Vatican encourages priest misconduct with coverups
Last week, the Vatican stepped in on behalf of a high-ranking priest and diplomat in the Vatican’s U.S. Embassy. American authorities attempted to strip the priest of diplomatic immunity and potentially charge him with possession of child pornography. The priest, who has not been officially named, will be brought back to the Holy See rather than facing charges in the United States.
This is not a new practice for diplomats in foreign countries. In 2013, the United States recalled a diplomat who killed a Kenyan in a car accident, allowing their diplomat to face any charges on U.S. soil rather than under Kenyan legislation. What the Vatican’s actions seem to indicate, however, is a continuation of the Catholic Church’s passive attitude towards charges of child sexual abuse amongst their priests.
Sexual abuse has been an issue in the Catholic Church for a long time. In the past, many cases have been covered up, have had charges dropped, or have simply not been reported. Sometimes the victims are too scared or ashamed to speak up, and often those who do come under fire for accusing priests of such crimes. In some cases, priests who are accused of sexual abuse are not truly reprimanded, but are simply moved to other parishes. Thomas O’Brien, former bishop of the Diocese of Phoenix, admitted in May 2003 to sheltering at least 50 priests accused of sexual abuse by relocating them to other parishes across the state. It has become a worldwide epidemic.
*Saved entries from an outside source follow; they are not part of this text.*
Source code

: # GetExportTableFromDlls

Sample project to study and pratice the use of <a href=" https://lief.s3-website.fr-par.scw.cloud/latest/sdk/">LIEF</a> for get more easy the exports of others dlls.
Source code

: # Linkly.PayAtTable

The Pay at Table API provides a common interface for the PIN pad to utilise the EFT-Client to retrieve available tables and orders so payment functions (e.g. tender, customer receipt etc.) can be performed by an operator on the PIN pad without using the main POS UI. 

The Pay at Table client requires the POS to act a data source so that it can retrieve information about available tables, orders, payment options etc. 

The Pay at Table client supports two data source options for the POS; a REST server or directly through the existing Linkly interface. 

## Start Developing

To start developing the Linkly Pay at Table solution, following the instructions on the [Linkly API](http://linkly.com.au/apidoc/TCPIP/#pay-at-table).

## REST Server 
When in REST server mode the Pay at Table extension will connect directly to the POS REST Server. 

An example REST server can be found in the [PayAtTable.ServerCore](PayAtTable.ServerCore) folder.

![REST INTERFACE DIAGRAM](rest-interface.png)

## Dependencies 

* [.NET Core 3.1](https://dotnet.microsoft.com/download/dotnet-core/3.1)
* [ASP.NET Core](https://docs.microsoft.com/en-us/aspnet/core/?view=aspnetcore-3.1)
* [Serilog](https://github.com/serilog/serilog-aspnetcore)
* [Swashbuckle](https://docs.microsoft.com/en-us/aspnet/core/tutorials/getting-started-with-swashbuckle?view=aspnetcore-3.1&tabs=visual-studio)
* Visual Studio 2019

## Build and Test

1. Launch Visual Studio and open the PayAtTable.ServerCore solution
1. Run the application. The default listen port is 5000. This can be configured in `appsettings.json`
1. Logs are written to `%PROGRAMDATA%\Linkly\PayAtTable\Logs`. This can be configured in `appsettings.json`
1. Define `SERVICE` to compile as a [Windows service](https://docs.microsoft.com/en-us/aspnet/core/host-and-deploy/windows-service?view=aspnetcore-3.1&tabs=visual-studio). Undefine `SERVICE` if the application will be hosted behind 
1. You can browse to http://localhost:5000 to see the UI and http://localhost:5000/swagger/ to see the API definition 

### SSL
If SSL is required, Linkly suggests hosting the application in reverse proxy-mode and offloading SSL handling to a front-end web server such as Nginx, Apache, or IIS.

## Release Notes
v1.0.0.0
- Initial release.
In 2014, Pope Francis stated that 2 percent of the nearly 441,000 Roman Catholic clerics worldwide are pedophiles, amounting to about 8,000 in total, although the Survivors Network of Those Abused by Priests (SNAP) has said that the real number is much higher.
Unfortunately, sexual abuse and pedophilia is an issue in every community. The Catholic Church, however, seems to have a particularly high number of scandals and charges. Some point to the size of the Catholic population, nearly a quarter of the American population, while others refer to the fact that priests in the Catholic Church are required to be celibate, sometimes leading to secret or unsavory sexual encounters. Furthermore, the position of priests as holy men, exalted representations of Christ, can make it hard for devout members of a parish to see their priest as capable of such acts. The power imbalance between such revered community figures and children often prevents those children or their families from speaking up or demanding justice.
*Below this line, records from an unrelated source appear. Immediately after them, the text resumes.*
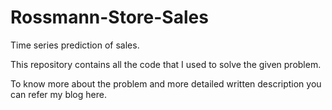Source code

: # Rossmann-Store-Sales
Time series prediction of sales.

This repository contains all the code that I used to solve the given problem. 

To know more about the problem and more detailed written description you can refer my blog here.
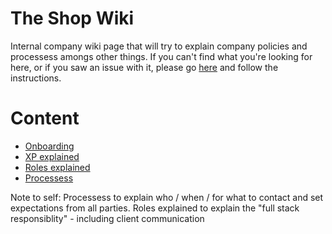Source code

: # The Shop Wiki
Internal company wiki page that will try to explain company policies and processess amongs other things. If you can't find 
what you're looking for here, or if you saw an issue with it, please go [here](wiki-issues.md) and follow the instructions.

# Content
  - [Onboarding](onboarding.md)
  - [XP explained](xp-explained.md)
  - [Roles explained](roles-explained.md)
  - [Processess](processess.md)

Note to self: Processess to explain who / when / for what to contact and set expectations from all parties.
Roles explained to explain the "full stack responsiblity" - including client communication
Pope Francis has spoken out about the horrors of sexual abuse and related crimes since the beginning of his papacy. He has created a reform commission to protect children, and initially planned to create a tribunal to try bishops for covering up abuse. However, in the time since he took the papacy, his tribunal plans have been heavily opposed, and the two abuse survivors that were appointed to his commission have resigned out of frustration. Furthermore, one of his top advisors, Cardinal George Pell, was charged with sexual assault in Australia a mere three months ago, making critics question Pope Francis’ capability to handle such charges and spot similar offenses in his highest-ranking officials.
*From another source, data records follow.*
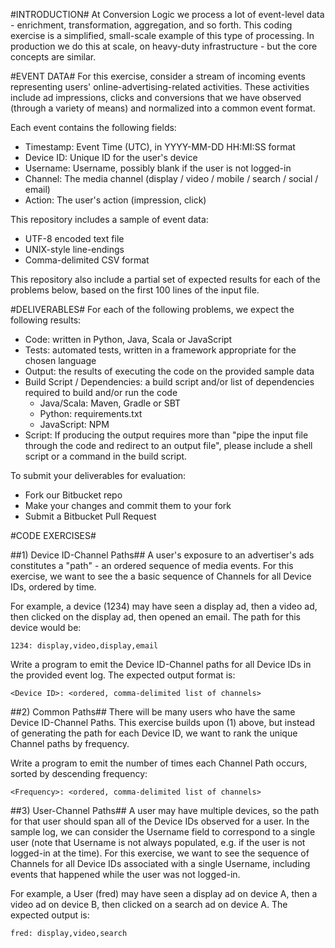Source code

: #INTRODUCTION#
At Conversion Logic we process a lot of event-level data - enrichment, transformation, aggregation, and so forth. This coding exercise is a simplified, small-scale example of this type of processing. In production we do this at scale, on heavy-duty infrastructure - but the core concepts are similar.

#EVENT DATA#
For this exercise, consider a stream of incoming events representing users' online-advertising-related activities. These activities include ad impressions, clicks and conversions that we have observed (through a variety of means) and normalized into a common event format.

Each event contains the following fields:

* Timestamp: Event Time (UTC), in YYYY-MM-DD HH:MI:SS format
* Device ID: Unique ID for the user's device
* Username: Username, possibly blank if the user is not logged-in
* Channel: The media channel (display / video / mobile / search / social / email)
* Action: The user's action (impression, click)

This repository includes a sample of event data:

- UTF-8 encoded text file
- UNIX-style line-endings
- Comma-delimited CSV format

This repository also include a partial set of expected results for each of the problems below, based on the first 100 lines of the input file.

#DELIVERABLES#
For each of the following problems, we expect the following results:

- Code: written in Python, Java, Scala or JavaScript
- Tests: automated tests, written in a framework appropriate for the chosen language
- Output: the results of executing the code on the provided sample data
- Build Script / Dependencies: a build script and/or list of dependencies required to build and/or run the code
  - Java/Scala: Maven, Gradle or SBT
  - Python: requirements.txt
  - JavaScript: NPM
- Script: If producing the output requires more than "pipe the input file through the code and redirect to an output file", please include a shell script or a command in the build script.

To submit your deliverables for evaluation:

- Fork our Bitbucket repo
- Make your changes and commit them to your fork
- Submit a Bitbucket Pull Request


#CODE EXERCISES#

##1) Device ID-Channel Paths##
A user's exposure to an advertiser's ads constitutes a "path" - an ordered sequence of media events. For this exercise, we want to see the a basic sequence of Channels for all Device IDs, ordered by time.

For example, a device (1234) may have seen a display ad, then a video ad, then clicked on the display ad, then opened an email. The path for this device would be:

    1234: display,video,display,email

Write a program to emit the Device ID-Channel paths for all Device IDs in the provided event log. The expected output format is:

    <Device ID>: <ordered, comma-delimited list of channels>


##2) Common Paths##
There will be many users who have the same Device ID-Channel Paths. This exercise builds upon (1) above, but instead of generating the path for each Device ID, we want to rank the unique Channel paths by frequency.

Write a program to emit the number of times each Channel Path occurs, sorted by descending frequency:

    <Frequency>: <ordered, comma-delimited list of channels>


##3) User-Channel Paths##
A user may have multiple devices, so the path for that user should span all of the Device IDs observed for a user. In the sample log, we can consider the Username field to correspond to a single user (note that Username is not always populated, e.g. if the user is not logged-in at the time). For this exercise, we want to see the sequence of Channels for all Device IDs associated with a single Username, including events that happened while the user was not logged-in.

For example, a User (fred) may have seen a display ad on device A, then a video ad on device B, then clicked on a search ad on device A. The expected output is:

    fred: display,video,search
The real issue in this case is not the recalling of the Vatican official. It is the worry that if given the chance to serve justice, the Holy See will not handle the crime appropriately, instead opting to cover it up or give it a softer punishment. While it is, to a certain extent, reasonable for the Vatican to want to take care of the official's justice on their own terms, there are few reasons to believe that this will happen based on the long and storied history of sweeping issues like these under the rug.
Pope Francis is trying to take a more direct stand against sexual abuse and pedophilia in the Church, and this is admirable. Maybe a way to demonstrate this change would be to let the priest in question face American courts, be stripped of his immunity and be tried for possession of child pornography. We need to know that the Catholic Church is no longer willing to defend those who put the health and wellbeing of children at risk. If the priest were tried in America for the crime he committed here, that would be a case that would be out in the open. It would be reassurance for followers across the world that these issues will not be swept aside anymore, but will be dealt with in the open.
However, the Vatican has already called back its priest. So now the consequences lie in the Holy See, where the current pope has talked a big game in regards to fighting this issue. Now is the time for Pope Francis to prove he means business when it comes to the proper punishment for perpetrators. Yes, prioritizing discussion of child pornography issues in the priesthood will certainly look bad for the Catholic Church. However, it will not look as bad as the Church refusing to address the issue, insisting on waiting and pretending while other children are taken advantage of at the hands of men who are supposed to be sources of comfort and wisdom.
In order to truly move forward after this terrible incident and recover from the all-to-familiar trend, the Vatican needs to face this head on, with strict punishment and a transparent prosecutorial process for potential future offenders. Until it does, there will continue to be priests who do not use their positions for good, and who take advantage of children in their communities while betraying the trust that those communities have given them.